Major events, including accidents, family deaths, and losing my house and pretty much everything I owned to fire, put me off stride occasionally. I generally dealt with all these stresses by diving into work or other projects. "No" simply wasn't in my vocabulary.

Now I deal with stresses by, well, by diving into projects. Napping is an important project. Naps must be done properly to derive benefit from them. Not answering the phone or door is part of doing naps and other such projects correctly.

Focusing on something that feeds my soul is another important way of dealing with stress. While I can't go back to work and change my income or insurance coverage situation, I can ignore those particular stresses for periods of time by doing something I enjoy. It may be reading, knitting, cuddling a lizard, or just sitting outside listening the to sounds of the breeze in the trees and the birds going about their lives. Finding music that doesn't bother my now hypersensitive ears works, as does writing what comes to me (rather than what I must or feel compelled to). When cabin fever starts to set in, I go someplace "safe", where I know I can be without being subjected to excessive noise or chemicals: a friend's store, or home, or someplace away from traffic where I can sit and listen to other leaves rustling and other birds going about their lives.
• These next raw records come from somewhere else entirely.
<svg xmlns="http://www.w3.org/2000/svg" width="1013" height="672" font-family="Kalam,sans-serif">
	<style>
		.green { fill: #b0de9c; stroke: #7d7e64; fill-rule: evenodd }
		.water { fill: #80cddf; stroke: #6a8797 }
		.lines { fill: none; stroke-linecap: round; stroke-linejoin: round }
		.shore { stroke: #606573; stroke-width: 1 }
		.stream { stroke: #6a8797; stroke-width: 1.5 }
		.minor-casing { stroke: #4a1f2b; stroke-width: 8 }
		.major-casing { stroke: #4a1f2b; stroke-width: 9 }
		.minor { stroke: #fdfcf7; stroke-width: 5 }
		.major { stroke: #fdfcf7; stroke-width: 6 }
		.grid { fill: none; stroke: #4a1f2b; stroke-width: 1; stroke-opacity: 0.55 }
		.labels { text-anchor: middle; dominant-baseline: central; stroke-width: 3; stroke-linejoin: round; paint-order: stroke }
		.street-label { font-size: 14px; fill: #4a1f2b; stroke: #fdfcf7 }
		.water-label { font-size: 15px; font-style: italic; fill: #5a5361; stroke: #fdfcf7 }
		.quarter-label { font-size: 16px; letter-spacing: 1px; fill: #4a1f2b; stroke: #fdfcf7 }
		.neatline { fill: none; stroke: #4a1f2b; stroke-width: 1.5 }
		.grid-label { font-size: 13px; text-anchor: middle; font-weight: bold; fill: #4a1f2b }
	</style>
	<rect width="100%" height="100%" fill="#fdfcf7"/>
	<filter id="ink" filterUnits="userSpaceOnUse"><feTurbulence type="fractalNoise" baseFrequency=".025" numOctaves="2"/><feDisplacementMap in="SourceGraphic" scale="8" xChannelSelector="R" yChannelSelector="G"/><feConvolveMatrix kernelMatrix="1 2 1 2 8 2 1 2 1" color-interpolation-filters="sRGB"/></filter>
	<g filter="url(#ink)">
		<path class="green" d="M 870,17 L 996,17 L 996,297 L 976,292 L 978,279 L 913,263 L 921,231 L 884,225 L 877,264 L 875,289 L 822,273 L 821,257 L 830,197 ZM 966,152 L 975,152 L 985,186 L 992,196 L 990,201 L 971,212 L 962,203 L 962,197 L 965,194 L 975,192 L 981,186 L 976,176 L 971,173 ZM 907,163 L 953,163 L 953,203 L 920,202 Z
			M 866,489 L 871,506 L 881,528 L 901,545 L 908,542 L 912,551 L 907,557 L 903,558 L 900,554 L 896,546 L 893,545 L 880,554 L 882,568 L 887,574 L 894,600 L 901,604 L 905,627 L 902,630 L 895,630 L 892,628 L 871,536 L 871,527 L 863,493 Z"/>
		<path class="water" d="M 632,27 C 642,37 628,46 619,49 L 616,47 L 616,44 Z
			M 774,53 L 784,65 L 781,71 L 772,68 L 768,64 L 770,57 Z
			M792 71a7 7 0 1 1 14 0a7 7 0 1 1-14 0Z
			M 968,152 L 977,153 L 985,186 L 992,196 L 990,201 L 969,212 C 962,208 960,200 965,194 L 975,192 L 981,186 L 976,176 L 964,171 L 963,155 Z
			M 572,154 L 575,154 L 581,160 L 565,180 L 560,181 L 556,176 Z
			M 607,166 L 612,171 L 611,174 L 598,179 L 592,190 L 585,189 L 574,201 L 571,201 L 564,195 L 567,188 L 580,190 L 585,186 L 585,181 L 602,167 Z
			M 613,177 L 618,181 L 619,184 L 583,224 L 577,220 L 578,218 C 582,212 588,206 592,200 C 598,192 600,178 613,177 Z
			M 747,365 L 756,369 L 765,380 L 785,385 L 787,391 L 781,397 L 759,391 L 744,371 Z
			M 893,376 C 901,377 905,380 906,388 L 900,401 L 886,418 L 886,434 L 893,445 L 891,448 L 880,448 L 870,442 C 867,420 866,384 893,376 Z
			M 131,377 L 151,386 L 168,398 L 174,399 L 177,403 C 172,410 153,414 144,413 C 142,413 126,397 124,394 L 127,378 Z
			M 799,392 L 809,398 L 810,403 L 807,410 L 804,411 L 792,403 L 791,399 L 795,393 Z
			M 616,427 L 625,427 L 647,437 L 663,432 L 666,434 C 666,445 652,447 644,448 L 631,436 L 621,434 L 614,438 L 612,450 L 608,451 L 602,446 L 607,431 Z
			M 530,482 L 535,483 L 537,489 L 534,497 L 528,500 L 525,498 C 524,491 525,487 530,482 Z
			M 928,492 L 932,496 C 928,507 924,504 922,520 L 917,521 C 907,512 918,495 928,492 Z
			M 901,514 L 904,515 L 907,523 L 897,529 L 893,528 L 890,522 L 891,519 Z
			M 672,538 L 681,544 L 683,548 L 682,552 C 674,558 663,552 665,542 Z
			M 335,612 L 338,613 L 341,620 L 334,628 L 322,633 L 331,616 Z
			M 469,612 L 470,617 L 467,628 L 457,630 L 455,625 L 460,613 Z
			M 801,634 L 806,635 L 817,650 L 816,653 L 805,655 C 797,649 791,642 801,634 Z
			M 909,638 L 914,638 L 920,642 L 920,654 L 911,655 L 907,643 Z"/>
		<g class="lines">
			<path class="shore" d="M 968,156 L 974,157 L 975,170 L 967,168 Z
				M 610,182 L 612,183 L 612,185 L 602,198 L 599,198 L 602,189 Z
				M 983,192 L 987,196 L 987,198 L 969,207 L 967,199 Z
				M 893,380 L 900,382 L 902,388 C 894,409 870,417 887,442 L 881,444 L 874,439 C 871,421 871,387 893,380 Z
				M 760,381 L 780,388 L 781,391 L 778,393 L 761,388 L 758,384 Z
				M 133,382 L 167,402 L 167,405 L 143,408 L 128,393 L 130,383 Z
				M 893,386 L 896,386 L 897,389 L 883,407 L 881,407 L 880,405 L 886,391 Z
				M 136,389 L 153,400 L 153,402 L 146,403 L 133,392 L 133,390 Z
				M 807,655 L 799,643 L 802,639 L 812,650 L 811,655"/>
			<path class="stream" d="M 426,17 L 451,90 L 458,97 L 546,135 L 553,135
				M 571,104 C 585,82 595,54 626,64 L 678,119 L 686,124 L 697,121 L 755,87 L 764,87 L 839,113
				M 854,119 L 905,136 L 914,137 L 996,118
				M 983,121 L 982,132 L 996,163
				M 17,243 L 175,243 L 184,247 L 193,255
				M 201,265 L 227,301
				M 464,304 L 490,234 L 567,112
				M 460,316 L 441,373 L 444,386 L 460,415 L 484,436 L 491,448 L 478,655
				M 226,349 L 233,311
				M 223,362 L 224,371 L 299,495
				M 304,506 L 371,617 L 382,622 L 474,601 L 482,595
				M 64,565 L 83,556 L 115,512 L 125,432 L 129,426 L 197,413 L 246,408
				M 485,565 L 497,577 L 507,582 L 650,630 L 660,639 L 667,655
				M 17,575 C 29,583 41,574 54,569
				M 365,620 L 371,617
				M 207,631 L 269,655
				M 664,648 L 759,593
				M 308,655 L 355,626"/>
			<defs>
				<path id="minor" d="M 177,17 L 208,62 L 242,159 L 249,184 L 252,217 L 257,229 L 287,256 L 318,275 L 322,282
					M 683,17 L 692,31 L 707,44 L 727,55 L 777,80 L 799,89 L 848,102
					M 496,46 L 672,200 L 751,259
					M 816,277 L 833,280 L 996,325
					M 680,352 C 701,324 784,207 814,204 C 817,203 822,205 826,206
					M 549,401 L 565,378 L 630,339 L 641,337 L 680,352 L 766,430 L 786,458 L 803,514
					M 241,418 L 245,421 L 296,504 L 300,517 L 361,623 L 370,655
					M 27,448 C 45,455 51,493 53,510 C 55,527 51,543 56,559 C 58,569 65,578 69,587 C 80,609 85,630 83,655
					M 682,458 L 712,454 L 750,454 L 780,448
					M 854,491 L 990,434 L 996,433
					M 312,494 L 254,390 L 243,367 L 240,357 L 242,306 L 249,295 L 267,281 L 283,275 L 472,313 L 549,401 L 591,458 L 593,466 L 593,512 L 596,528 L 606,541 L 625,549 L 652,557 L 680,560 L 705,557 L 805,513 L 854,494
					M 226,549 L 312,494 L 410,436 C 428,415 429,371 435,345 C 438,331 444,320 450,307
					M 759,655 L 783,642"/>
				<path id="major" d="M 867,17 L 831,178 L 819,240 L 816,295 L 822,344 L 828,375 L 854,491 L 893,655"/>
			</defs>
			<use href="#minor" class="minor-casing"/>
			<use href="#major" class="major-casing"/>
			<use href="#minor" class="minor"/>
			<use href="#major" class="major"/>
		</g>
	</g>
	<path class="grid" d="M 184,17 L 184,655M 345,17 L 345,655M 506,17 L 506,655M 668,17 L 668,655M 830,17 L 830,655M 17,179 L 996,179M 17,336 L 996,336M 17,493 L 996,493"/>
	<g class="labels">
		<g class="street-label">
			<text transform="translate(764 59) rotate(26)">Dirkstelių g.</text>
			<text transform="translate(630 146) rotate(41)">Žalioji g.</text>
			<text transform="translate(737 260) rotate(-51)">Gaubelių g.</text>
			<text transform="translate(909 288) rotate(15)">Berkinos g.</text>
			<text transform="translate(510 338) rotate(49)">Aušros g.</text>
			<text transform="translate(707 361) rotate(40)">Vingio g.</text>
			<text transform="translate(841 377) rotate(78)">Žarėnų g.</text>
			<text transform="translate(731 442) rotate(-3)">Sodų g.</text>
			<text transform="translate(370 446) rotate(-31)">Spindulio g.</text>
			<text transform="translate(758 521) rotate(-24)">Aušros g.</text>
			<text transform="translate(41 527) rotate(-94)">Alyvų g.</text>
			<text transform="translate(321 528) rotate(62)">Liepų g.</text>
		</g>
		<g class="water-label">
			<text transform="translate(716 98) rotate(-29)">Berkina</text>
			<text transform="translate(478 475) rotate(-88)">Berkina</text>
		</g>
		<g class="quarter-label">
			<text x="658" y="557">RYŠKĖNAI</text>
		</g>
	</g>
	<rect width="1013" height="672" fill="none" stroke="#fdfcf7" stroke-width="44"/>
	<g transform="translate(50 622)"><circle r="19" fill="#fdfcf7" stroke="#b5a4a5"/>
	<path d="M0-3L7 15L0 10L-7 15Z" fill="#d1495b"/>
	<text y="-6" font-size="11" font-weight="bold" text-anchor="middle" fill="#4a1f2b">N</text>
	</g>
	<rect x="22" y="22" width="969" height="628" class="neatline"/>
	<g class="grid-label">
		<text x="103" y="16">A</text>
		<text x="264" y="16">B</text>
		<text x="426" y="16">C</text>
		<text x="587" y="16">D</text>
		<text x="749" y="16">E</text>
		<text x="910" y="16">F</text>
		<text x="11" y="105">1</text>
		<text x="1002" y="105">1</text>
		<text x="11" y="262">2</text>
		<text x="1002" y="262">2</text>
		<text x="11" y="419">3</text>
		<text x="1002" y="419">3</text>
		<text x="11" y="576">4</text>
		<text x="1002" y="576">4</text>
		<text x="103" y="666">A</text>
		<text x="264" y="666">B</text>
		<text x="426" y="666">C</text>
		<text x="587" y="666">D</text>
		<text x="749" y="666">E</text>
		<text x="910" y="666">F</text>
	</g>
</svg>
Sometimes, I need to talk to someone who understands what I'm going through. Then I will call and spend a few moments chatting or venting. The call may end there, or may go on to talk about things of a more general nature having nothing to do with being ill. Since the people I call are themselves ill, I don't burden them with my black moments of despair that still creep up on me, often in the dark hours of the night when I am once again beyond the help of any drug get me to sleep. Should the abyss loom larger than I can cross on my own, there are numbers I can call, agencies who are trained to help those in similar straits.
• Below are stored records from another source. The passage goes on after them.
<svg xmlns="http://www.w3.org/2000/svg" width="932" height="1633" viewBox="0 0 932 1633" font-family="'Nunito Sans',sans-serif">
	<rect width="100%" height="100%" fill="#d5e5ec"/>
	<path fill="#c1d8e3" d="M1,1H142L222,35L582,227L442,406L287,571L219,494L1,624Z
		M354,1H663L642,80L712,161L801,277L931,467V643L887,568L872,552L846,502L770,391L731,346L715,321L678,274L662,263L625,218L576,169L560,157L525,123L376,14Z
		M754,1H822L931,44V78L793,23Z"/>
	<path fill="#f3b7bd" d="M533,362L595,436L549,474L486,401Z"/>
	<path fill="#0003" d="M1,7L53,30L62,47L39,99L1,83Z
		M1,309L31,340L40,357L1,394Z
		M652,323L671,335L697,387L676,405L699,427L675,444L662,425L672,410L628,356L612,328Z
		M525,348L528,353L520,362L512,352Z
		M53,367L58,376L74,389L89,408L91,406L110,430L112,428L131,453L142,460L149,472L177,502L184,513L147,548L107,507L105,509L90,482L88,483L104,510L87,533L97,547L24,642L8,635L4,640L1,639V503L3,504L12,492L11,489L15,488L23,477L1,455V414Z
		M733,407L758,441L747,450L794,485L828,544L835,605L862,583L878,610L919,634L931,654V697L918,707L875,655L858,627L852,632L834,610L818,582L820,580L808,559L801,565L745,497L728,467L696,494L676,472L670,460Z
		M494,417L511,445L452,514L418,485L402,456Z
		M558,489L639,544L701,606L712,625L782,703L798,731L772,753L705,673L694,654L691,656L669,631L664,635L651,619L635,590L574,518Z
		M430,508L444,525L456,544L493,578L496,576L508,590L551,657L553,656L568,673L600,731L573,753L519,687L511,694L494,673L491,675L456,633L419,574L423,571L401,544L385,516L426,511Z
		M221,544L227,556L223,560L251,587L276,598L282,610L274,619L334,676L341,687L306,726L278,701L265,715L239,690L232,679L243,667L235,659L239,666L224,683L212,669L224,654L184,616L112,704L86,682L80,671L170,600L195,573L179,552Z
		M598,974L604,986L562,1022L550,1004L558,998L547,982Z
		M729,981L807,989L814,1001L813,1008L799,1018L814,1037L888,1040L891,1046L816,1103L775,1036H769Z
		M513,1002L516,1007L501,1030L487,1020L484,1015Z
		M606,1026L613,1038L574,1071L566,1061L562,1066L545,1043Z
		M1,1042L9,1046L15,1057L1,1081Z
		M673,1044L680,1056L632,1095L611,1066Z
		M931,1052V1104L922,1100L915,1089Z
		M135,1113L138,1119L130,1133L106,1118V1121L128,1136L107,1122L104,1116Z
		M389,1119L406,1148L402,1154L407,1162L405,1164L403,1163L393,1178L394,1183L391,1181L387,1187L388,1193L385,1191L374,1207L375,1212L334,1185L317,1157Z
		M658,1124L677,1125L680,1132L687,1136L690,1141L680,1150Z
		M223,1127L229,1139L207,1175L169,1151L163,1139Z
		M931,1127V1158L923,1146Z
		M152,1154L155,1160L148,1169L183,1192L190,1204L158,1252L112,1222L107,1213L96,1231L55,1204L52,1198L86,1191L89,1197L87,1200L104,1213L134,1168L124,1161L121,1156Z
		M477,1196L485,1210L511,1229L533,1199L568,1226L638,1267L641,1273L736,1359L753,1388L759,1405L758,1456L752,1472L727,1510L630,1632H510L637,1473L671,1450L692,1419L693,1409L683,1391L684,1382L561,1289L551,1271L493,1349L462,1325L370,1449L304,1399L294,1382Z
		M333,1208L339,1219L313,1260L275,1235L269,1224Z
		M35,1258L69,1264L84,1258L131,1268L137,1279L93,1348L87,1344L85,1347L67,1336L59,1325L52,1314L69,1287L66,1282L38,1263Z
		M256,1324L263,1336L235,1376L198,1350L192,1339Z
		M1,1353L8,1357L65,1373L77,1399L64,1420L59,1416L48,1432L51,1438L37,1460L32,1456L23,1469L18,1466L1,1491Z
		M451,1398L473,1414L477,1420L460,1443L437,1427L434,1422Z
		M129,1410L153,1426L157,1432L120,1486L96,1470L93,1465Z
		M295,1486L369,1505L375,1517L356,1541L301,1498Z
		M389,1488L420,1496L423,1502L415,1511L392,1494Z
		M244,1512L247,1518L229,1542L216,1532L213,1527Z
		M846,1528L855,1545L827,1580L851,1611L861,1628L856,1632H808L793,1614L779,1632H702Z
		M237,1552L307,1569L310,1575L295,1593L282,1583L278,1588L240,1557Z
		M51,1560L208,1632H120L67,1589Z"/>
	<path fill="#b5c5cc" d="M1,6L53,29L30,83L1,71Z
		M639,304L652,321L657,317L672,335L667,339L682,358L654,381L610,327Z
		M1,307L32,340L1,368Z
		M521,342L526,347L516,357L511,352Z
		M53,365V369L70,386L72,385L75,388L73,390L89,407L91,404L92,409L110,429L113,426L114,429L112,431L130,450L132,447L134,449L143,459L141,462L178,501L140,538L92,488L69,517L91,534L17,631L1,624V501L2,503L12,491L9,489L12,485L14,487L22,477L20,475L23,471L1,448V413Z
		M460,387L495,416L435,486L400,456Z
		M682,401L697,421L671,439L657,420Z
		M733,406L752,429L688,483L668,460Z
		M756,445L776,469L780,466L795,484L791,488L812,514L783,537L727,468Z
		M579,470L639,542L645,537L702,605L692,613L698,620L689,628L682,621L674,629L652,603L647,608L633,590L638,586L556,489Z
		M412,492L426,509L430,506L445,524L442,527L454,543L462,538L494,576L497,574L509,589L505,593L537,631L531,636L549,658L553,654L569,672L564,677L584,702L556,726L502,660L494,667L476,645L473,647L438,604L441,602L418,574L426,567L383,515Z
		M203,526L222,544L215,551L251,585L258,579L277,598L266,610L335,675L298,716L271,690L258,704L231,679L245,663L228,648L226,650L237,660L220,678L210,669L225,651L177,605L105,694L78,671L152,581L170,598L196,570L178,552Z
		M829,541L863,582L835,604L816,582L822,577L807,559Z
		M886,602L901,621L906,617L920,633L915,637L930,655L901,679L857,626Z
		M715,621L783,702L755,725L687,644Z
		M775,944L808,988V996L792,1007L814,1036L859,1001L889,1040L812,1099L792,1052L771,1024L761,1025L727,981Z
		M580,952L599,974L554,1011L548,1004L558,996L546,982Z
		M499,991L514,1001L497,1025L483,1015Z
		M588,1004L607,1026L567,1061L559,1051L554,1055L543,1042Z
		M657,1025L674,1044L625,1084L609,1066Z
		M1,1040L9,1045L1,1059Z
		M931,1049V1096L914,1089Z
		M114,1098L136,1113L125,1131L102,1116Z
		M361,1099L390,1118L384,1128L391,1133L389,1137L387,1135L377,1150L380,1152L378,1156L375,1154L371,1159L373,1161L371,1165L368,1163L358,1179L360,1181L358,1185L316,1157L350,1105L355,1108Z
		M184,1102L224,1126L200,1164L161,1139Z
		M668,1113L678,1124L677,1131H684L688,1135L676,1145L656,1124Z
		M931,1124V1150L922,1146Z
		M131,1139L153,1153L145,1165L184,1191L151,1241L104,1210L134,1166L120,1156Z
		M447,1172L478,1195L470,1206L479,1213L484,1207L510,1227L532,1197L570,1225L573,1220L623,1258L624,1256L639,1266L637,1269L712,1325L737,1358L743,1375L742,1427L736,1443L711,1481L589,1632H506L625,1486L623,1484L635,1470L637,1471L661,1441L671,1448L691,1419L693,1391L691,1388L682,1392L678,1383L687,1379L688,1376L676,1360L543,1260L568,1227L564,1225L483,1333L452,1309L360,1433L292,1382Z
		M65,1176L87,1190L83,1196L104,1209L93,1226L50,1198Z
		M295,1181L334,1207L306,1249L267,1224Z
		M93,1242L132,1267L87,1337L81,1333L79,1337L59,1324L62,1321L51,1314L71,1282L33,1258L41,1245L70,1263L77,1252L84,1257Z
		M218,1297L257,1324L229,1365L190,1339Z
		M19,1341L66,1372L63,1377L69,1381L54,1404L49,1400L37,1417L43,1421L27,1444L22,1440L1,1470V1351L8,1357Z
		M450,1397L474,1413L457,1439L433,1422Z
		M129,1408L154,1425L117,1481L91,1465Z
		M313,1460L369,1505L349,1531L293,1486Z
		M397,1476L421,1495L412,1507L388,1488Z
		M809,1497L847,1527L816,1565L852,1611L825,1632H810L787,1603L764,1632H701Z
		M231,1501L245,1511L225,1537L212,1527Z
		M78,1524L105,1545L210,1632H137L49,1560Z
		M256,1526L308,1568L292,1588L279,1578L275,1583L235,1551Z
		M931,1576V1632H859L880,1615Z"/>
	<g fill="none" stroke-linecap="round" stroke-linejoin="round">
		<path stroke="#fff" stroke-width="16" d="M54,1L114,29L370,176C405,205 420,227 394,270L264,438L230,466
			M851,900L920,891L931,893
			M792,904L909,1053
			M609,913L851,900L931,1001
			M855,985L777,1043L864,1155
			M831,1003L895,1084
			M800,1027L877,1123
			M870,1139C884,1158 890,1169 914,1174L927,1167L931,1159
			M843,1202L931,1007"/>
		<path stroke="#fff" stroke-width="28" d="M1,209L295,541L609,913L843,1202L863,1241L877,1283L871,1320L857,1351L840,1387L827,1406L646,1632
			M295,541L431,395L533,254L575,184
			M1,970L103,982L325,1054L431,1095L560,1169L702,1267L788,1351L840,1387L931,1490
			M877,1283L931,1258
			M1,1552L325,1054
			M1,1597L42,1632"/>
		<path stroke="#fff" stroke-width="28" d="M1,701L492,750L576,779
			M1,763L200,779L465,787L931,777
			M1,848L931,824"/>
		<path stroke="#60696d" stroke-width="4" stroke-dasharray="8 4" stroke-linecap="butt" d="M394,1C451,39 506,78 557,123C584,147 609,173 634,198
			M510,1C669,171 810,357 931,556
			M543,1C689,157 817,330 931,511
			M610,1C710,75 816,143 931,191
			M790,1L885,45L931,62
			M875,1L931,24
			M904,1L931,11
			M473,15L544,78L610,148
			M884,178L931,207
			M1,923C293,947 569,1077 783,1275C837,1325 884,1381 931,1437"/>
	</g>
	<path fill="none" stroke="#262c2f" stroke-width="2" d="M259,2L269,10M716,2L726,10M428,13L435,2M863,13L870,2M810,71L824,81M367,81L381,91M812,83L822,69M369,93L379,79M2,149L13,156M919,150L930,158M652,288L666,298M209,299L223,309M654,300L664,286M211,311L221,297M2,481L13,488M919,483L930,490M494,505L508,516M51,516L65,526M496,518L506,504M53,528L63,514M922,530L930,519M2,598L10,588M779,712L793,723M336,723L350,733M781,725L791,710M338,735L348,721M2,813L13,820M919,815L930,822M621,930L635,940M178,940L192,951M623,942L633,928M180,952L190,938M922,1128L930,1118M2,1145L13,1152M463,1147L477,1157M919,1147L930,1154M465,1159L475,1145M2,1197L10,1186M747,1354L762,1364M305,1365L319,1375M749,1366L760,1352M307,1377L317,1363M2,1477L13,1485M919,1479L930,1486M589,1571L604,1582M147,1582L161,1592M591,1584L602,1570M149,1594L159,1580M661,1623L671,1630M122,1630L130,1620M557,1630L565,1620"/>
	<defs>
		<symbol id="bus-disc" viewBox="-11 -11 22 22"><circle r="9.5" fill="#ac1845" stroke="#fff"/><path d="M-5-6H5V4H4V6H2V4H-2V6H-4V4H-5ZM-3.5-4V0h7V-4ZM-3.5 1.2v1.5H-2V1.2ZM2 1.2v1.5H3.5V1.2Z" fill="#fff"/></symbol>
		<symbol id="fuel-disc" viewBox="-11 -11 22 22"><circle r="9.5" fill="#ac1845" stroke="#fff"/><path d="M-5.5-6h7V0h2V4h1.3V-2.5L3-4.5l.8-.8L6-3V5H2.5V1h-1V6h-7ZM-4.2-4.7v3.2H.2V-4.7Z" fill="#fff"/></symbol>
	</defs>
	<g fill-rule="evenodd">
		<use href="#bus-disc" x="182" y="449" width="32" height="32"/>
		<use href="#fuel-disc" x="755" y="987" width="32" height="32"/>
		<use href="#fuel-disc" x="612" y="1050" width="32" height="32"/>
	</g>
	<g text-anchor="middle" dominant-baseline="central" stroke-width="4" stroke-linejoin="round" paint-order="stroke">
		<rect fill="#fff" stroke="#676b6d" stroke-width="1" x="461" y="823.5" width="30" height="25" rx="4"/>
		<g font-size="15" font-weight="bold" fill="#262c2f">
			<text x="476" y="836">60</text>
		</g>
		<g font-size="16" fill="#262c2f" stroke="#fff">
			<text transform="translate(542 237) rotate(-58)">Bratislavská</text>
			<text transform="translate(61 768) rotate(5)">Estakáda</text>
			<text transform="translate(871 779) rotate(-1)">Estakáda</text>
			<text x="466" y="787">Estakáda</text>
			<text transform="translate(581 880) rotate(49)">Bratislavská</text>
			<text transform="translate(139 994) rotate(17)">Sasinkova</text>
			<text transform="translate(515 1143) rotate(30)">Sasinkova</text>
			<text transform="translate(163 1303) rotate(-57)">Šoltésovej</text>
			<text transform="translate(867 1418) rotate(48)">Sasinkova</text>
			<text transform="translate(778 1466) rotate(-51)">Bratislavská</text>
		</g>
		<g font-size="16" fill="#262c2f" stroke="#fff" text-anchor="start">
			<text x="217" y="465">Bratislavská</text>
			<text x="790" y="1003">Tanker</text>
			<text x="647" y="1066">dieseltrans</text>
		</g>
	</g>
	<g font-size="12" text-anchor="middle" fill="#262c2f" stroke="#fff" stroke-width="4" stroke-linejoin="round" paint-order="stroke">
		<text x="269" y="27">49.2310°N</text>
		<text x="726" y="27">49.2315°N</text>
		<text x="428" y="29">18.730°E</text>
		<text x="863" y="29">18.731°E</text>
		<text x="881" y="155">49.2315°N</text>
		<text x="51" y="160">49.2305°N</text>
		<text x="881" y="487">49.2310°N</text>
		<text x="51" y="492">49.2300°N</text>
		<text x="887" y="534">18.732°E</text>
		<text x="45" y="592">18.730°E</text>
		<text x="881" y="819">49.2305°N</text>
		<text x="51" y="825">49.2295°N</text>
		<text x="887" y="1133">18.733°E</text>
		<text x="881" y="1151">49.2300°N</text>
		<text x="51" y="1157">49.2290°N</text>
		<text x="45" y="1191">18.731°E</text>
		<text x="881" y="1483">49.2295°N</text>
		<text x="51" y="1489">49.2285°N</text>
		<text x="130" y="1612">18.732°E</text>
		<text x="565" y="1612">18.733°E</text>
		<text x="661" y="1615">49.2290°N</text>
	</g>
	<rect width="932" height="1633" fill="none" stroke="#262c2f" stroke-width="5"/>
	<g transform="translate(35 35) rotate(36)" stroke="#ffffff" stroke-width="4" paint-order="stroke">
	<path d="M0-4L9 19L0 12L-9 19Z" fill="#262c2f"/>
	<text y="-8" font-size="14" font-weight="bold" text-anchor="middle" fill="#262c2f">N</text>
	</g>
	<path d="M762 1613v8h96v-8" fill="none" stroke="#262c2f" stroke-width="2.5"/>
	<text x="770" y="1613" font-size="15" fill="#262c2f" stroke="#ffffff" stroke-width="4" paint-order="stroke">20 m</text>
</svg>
Such are the limits I impose upon myself, limits to protect myself and to protect those I care about who I know are as sick as I am. They have their own abyss they have to face and deal with; they don't need theirs made larger and more dangerous by adding the depths of mine to theirs.

If you have not been setting limits for yourself, think seriously about doing so. Limits that help you reduce stress and increase joy in your life are essential for any measure of recovery to occur.